What to work on - Before copying, set the pictures aside; then repeat every line below verbatim.

Data to use -
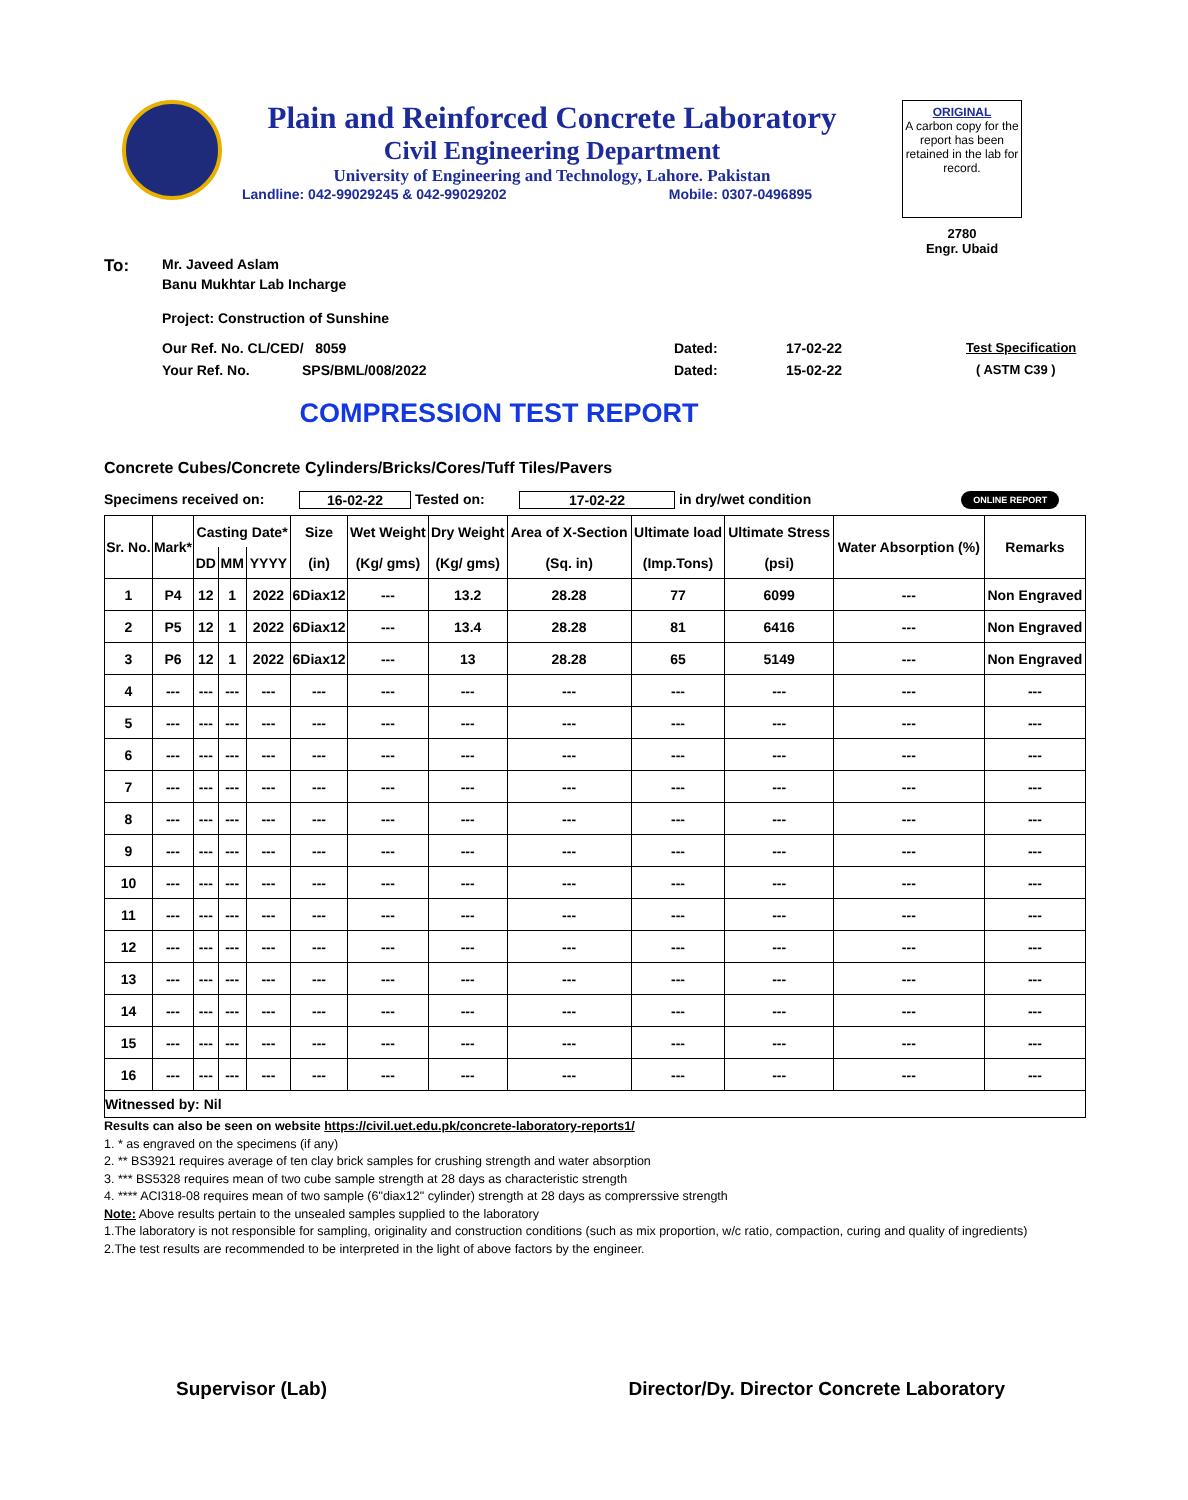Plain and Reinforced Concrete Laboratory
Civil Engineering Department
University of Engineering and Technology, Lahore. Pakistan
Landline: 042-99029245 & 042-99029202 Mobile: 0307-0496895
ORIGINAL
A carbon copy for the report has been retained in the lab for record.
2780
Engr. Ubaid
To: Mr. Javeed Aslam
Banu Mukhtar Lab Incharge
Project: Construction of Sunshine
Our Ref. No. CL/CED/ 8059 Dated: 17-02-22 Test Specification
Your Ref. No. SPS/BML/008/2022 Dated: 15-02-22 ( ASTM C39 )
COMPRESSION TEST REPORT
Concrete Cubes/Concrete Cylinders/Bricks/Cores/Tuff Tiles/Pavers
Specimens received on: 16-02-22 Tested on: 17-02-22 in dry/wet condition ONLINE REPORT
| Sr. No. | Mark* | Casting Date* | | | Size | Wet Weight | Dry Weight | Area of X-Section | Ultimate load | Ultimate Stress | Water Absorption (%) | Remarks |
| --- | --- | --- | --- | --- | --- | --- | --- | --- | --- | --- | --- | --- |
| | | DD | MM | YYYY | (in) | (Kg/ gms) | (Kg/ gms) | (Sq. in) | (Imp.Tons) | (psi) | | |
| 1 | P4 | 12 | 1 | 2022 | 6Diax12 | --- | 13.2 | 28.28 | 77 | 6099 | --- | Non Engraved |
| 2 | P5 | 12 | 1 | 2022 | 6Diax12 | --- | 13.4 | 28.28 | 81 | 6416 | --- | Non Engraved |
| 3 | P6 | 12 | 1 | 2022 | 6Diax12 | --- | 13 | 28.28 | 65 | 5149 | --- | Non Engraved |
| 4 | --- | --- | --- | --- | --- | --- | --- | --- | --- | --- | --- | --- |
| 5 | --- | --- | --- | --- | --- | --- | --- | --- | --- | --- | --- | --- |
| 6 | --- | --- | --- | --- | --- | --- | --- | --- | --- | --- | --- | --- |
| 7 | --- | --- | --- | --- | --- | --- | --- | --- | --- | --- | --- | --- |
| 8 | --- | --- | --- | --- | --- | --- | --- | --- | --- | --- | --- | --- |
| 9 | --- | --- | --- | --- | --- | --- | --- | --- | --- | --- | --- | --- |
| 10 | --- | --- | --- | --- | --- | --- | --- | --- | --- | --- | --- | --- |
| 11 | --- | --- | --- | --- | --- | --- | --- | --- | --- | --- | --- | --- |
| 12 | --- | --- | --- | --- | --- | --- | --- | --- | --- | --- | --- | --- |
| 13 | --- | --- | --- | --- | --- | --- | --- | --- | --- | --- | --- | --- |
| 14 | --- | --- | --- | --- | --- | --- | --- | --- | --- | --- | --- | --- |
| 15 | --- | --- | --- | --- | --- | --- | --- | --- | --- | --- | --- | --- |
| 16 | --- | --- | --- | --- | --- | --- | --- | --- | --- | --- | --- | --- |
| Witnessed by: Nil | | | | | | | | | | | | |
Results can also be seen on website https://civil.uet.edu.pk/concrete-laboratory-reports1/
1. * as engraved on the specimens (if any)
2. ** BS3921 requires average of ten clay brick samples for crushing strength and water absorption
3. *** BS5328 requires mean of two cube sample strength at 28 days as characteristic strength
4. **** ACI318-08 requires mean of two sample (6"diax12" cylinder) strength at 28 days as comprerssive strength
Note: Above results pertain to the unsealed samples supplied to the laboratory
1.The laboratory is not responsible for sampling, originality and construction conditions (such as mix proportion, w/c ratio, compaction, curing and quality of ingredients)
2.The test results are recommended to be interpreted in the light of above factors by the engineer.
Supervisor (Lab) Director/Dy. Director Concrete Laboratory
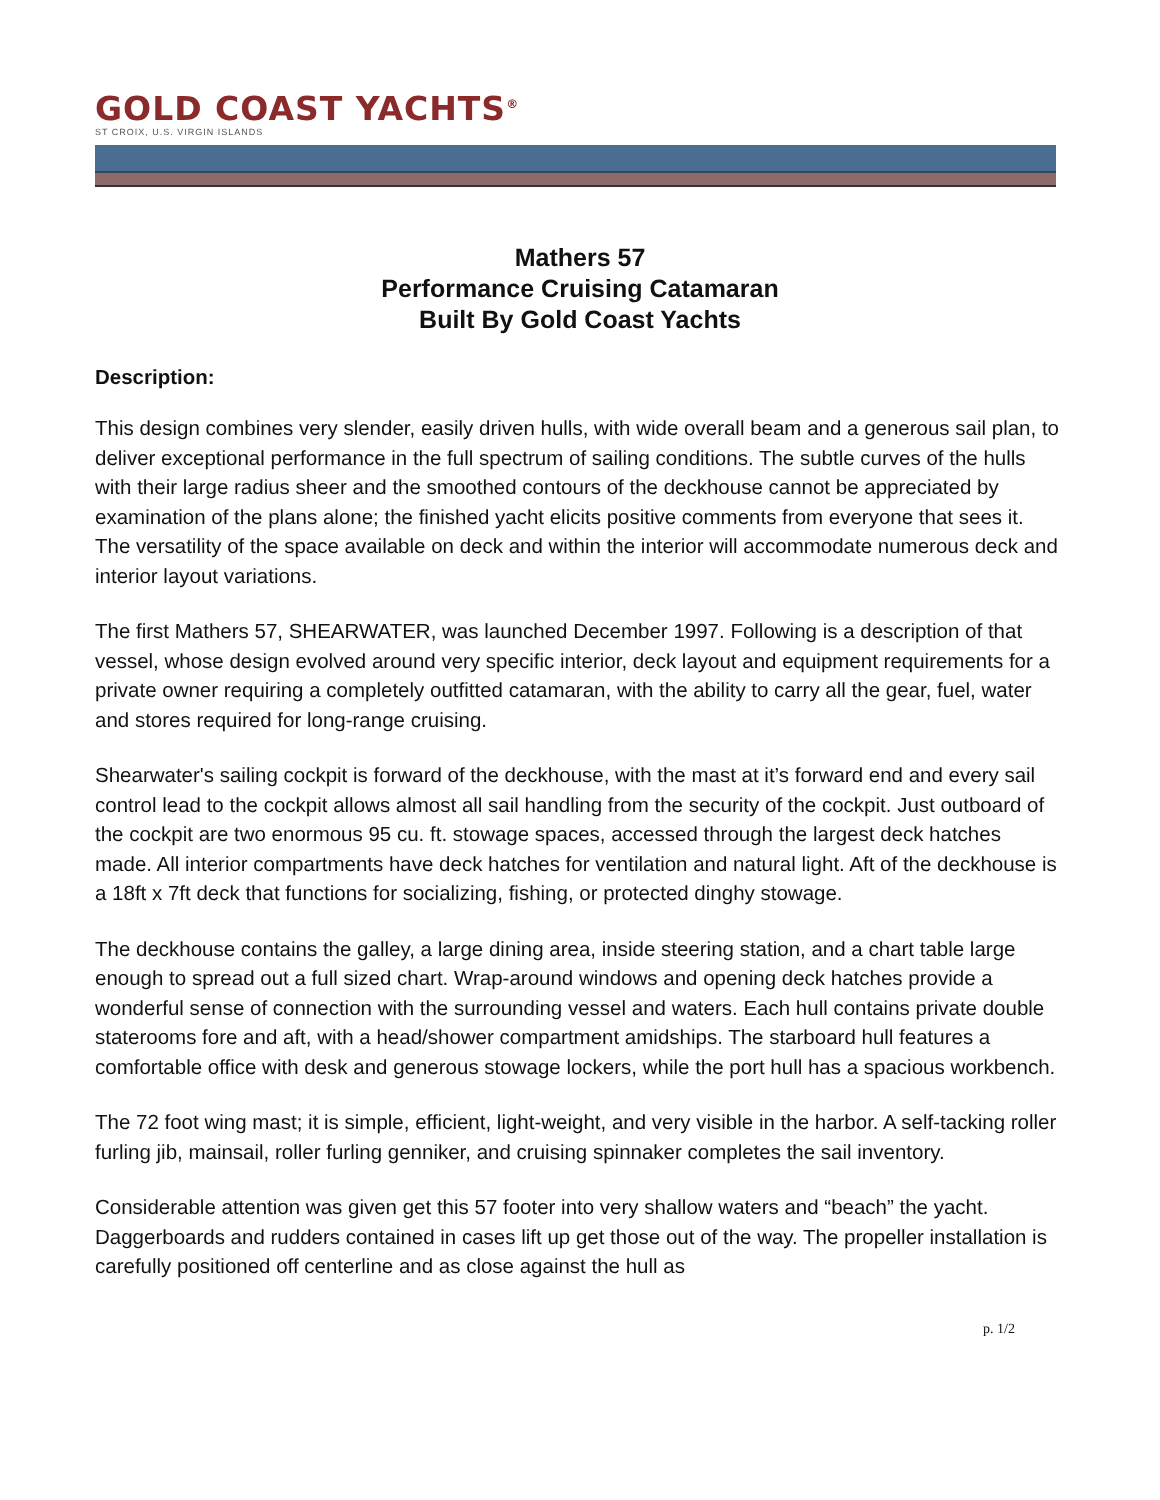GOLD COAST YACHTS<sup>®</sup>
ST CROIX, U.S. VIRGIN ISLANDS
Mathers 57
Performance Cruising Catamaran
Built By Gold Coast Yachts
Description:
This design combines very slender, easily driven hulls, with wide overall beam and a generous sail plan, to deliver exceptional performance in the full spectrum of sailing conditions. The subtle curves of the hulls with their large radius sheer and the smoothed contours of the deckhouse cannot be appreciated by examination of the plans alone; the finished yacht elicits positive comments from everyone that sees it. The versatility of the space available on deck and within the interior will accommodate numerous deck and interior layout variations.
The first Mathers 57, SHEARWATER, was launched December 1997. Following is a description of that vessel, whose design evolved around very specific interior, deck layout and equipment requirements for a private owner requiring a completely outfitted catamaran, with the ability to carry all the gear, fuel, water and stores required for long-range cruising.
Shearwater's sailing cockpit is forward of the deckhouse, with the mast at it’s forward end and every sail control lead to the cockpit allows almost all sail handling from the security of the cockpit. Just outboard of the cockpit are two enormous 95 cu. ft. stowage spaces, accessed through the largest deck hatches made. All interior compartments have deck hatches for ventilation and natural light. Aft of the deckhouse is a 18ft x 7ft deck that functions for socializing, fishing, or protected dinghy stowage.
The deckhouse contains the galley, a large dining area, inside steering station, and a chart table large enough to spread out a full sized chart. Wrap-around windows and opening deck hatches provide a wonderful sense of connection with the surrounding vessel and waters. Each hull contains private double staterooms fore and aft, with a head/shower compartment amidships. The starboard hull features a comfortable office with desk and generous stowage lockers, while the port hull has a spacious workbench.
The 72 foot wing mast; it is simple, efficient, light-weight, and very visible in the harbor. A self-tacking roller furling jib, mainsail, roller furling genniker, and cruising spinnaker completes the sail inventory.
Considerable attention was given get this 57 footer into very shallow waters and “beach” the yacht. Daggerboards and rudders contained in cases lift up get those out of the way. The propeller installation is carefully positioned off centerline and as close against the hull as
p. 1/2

Response area -
Plain and Reinforced Concrete Laboratory
Civil Engineering Department
University of Engineering and Technology, Lahore. Pakistan
Landline: 042-99029245 & 042-99029202 Mobile: 0307-0496895
ORIGINAL
A carbon copy for the report has been retained in the lab for record.
2780
Engr. Ubaid
To: Mr. Javeed Aslam
Banu Mukhtar Lab Incharge
Project: Construction of Sunshine
Our Ref. No. CL/CED/ 8059 Dated: 17-02-22 Test Specification
Your Ref. No. SPS/BML/008/2022 Dated: 15-02-22 ( ASTM C39 )
COMPRESSION TEST REPORT
Concrete Cubes/Concrete Cylinders/Bricks/Cores/Tuff Tiles/Pavers
Specimens received on: 16-02-22 Tested on: 17-02-22 in dry/wet condition ONLINE REPORT
| Sr. No. | Mark* | Casting Date* | | | Size | Wet Weight | Dry Weight | Area of X-Section | Ultimate load | Ultimate Stress | Water Absorption (%) | Remarks |
| --- | --- | --- | --- | --- | --- | --- | --- | --- | --- | --- | --- | --- |
| | | DD | MM | YYYY | (in) | (Kg/ gms) | (Kg/ gms) | (Sq. in) | (Imp.Tons) | (psi) | | |
| 1 | P4 | 12 | 1 | 2022 | 6Diax12 | --- | 13.2 | 28.28 | 77 | 6099 | --- | Non Engraved |
| 2 | P5 | 12 | 1 | 2022 | 6Diax12 | --- | 13.4 | 28.28 | 81 | 6416 | --- | Non Engraved |
| 3 | P6 | 12 | 1 | 2022 | 6Diax12 | --- | 13 | 28.28 | 65 | 5149 | --- | Non Engraved |
| 4 | --- | --- | --- | --- | --- | --- | --- | --- | --- | --- | --- | --- |
| 5 | --- | --- | --- | --- | --- | --- | --- | --- | --- | --- | --- | --- |
| 6 | --- | --- | --- | --- | --- | --- | --- | --- | --- | --- | --- | --- |
| 7 | --- | --- | --- | --- | --- | --- | --- | --- | --- | --- | --- | --- |
| 8 | --- | --- | --- | --- | --- | --- | --- | --- | --- | --- | --- | --- |
| 9 | --- | --- | --- | --- | --- | --- | --- | --- | --- | --- | --- | --- |
| 10 | --- | --- | --- | --- | --- | --- | --- | --- | --- | --- | --- | --- |
| 11 | --- | --- | --- | --- | --- | --- | --- | --- | --- | --- | --- | --- |
| 12 | --- | --- | --- | --- | --- | --- | --- | --- | --- | --- | --- | --- |
| 13 | --- | --- | --- | --- | --- | --- | --- | --- | --- | --- | --- | --- |
| 14 | --- | --- | --- | --- | --- | --- | --- | --- | --- | --- | --- | --- |
| 15 | --- | --- | --- | --- | --- | --- | --- | --- | --- | --- | --- | --- |
| 16 | --- | --- | --- | --- | --- | --- | --- | --- | --- | --- | --- | --- |
| Witnessed by: Nil | | | | | | | | | | | | |
Results can also be seen on website https://civil.uet.edu.pk/concrete-laboratory-reports1/
1. * as engraved on the specimens (if any)
2. ** BS3921 requires average of ten clay brick samples for crushing strength and water absorption
3. *** BS5328 requires mean of two cube sample strength at 28 days as characteristic strength
4. **** ACI318-08 requires mean of two sample (6"diax12" cylinder) strength at 28 days as comprerssive strength
Note: Above results pertain to the unsealed samples supplied to the laboratory
1.The laboratory is not responsible for sampling, originality and construction conditions (such as mix proportion, w/c ratio, compaction, curing and quality of ingredients)
2.The test results are recommended to be interpreted in the light of above factors by the engineer.
Supervisor (Lab) Director/Dy. Director Concrete Laboratory
GOLD COAST YACHTS<sup>®</sup>
ST CROIX, U.S. VIRGIN ISLANDS
Mathers 57
Performance Cruising Catamaran
Built By Gold Coast Yachts
Description:
This design combines very slender, easily driven hulls, with wide overall beam and a generous sail plan, to deliver exceptional performance in the full spectrum of sailing conditions. The subtle curves of the hulls with their large radius sheer and the smoothed contours of the deckhouse cannot be appreciated by examination of the plans alone; the finished yacht elicits positive comments from everyone that sees it. The versatility of the space available on deck and within the interior will accommodate numerous deck and interior layout variations.
The first Mathers 57, SHEARWATER, was launched December 1997. Following is a description of that vessel, whose design evolved around very specific interior, deck layout and equipment requirements for a private owner requiring a completely outfitted catamaran, with the ability to carry all the gear, fuel, water and stores required for long-range cruising.
Shearwater's sailing cockpit is forward of the deckhouse, with the mast at it’s forward end and every sail control lead to the cockpit allows almost all sail handling from the security of the cockpit. Just outboard of the cockpit are two enormous 95 cu. ft. stowage spaces, accessed through the largest deck hatches made. All interior compartments have deck hatches for ventilation and natural light. Aft of the deckhouse is a 18ft x 7ft deck that functions for socializing, fishing, or protected dinghy stowage.
The deckhouse contains the galley, a large dining area, inside steering station, and a chart table large enough to spread out a full sized chart. Wrap-around windows and opening deck hatches provide a wonderful sense of connection with the surrounding vessel and waters. Each hull contains private double staterooms fore and aft, with a head/shower compartment amidships. The starboard hull features a comfortable office with desk and generous stowage lockers, while the port hull has a spacious workbench.
The 72 foot wing mast; it is simple, efficient, light-weight, and very visible in the harbor. A self-tacking roller furling jib, mainsail, roller furling genniker, and cruising spinnaker completes the sail inventory.
Considerable attention was given get this 57 footer into very shallow waters and “beach” the yacht. Daggerboards and rudders contained in cases lift up get those out of the way. The propeller installation is carefully positioned off centerline and as close against the hull as
p. 1/2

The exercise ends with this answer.